RECORD EXTRACTS:
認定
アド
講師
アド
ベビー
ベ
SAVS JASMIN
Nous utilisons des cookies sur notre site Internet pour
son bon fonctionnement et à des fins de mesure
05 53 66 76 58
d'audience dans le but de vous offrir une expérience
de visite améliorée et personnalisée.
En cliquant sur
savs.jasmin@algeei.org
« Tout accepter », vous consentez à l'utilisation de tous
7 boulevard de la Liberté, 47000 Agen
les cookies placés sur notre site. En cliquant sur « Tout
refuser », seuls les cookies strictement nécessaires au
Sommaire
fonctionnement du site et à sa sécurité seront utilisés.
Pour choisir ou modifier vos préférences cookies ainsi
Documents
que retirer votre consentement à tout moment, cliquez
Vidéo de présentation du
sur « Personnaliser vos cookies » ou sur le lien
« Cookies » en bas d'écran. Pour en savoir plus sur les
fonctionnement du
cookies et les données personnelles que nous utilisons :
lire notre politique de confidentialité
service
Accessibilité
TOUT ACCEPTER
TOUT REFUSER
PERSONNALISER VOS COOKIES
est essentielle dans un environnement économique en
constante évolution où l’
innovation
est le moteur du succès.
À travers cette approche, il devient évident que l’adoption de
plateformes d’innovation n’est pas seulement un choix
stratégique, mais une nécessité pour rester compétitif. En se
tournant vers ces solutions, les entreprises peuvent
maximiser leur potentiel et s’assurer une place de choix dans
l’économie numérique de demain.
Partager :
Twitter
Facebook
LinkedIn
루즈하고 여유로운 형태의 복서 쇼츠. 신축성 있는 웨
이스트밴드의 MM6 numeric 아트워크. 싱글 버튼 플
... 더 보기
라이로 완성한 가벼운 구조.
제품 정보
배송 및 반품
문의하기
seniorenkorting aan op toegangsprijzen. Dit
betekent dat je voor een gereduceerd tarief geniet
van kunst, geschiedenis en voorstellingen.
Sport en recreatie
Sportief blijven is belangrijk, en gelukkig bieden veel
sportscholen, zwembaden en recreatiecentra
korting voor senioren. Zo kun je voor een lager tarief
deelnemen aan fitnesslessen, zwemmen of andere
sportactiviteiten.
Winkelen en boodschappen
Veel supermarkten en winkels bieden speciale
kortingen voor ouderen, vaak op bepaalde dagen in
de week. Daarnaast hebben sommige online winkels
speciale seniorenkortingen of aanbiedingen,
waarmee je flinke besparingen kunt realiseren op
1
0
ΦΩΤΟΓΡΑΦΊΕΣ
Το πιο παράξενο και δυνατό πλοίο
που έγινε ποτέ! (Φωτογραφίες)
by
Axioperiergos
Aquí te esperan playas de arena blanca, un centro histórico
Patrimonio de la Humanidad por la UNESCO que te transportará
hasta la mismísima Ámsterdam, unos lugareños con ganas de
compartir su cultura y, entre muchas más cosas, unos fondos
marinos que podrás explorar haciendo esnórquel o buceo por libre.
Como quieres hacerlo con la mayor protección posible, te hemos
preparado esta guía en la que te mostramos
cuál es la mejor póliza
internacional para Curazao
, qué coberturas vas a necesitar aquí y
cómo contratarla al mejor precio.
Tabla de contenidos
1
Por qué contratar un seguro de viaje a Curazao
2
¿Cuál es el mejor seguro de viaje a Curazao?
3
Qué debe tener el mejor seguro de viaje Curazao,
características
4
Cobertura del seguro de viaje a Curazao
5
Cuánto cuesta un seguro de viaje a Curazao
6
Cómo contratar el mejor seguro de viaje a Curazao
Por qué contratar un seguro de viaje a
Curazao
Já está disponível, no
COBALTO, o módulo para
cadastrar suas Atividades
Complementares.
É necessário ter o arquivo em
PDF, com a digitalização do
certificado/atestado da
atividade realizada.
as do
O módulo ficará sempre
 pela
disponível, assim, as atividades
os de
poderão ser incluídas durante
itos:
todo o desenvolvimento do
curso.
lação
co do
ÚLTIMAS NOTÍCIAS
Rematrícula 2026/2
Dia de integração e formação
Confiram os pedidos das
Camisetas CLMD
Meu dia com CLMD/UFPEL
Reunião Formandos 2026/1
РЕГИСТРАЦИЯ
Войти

DESCRIPTION OF THE TASK: Once you find the line containing "de week. Daarnaast", stop: reproduce exactly that line and every line of the data before it, and nothing else.

WRITTEN SOLUTION:
認定
アド
講師
アド
ベビー
ベ
SAVS JASMIN
Nous utilisons des cookies sur notre site Internet pour
son bon fonctionnement et à des fins de mesure
05 53 66 76 58
d'audience dans le but de vous offrir une expérience
de visite améliorée et personnalisée.
En cliquant sur
savs.jasmin@algeei.org
« Tout accepter », vous consentez à l'utilisation de tous
7 boulevard de la Liberté, 47000 Agen
les cookies placés sur notre site. En cliquant sur « Tout
refuser », seuls les cookies strictement nécessaires au
Sommaire
fonctionnement du site et à sa sécurité seront utilisés.
Pour choisir ou modifier vos préférences cookies ainsi
Documents
que retirer votre consentement à tout moment, cliquez
Vidéo de présentation du
sur « Personnaliser vos cookies » ou sur le lien
« Cookies » en bas d'écran. Pour en savoir plus sur les
fonctionnement du
cookies et les données personnelles que nous utilisons :
lire notre politique de confidentialité
service
Accessibilité
TOUT ACCEPTER
TOUT REFUSER
PERSONNALISER VOS COOKIES
est essentielle dans un environnement économique en
constante évolution où l’
innovation
est le moteur du succès.
À travers cette approche, il devient évident que l’adoption de
plateformes d’innovation n’est pas seulement un choix
stratégique, mais une nécessité pour rester compétitif. En se
tournant vers ces solutions, les entreprises peuvent
maximiser leur potentiel et s’assurer une place de choix dans
l’économie numérique de demain.
Partager :
Twitter
Facebook
LinkedIn
루즈하고 여유로운 형태의 복서 쇼츠. 신축성 있는 웨
이스트밴드의 MM6 numeric 아트워크. 싱글 버튼 플
... 더 보기
라이로 완성한 가벼운 구조.
제품 정보
배송 및 반품
문의하기
seniorenkorting aan op toegangsprijzen. Dit
betekent dat je voor een gereduceerd tarief geniet
van kunst, geschiedenis en voorstellingen.
Sport en recreatie
Sportief blijven is belangrijk, en gelukkig bieden veel
sportscholen, zwembaden en recreatiecentra
korting voor senioren. Zo kun je voor een lager tarief
deelnemen aan fitnesslessen, zwemmen of andere
sportactiviteiten.
Winkelen en boodschappen
Veel supermarkten en winkels bieden speciale
kortingen voor ouderen, vaak op bepaalde dagen in
de week. Daarnaast hebben sommige online winkels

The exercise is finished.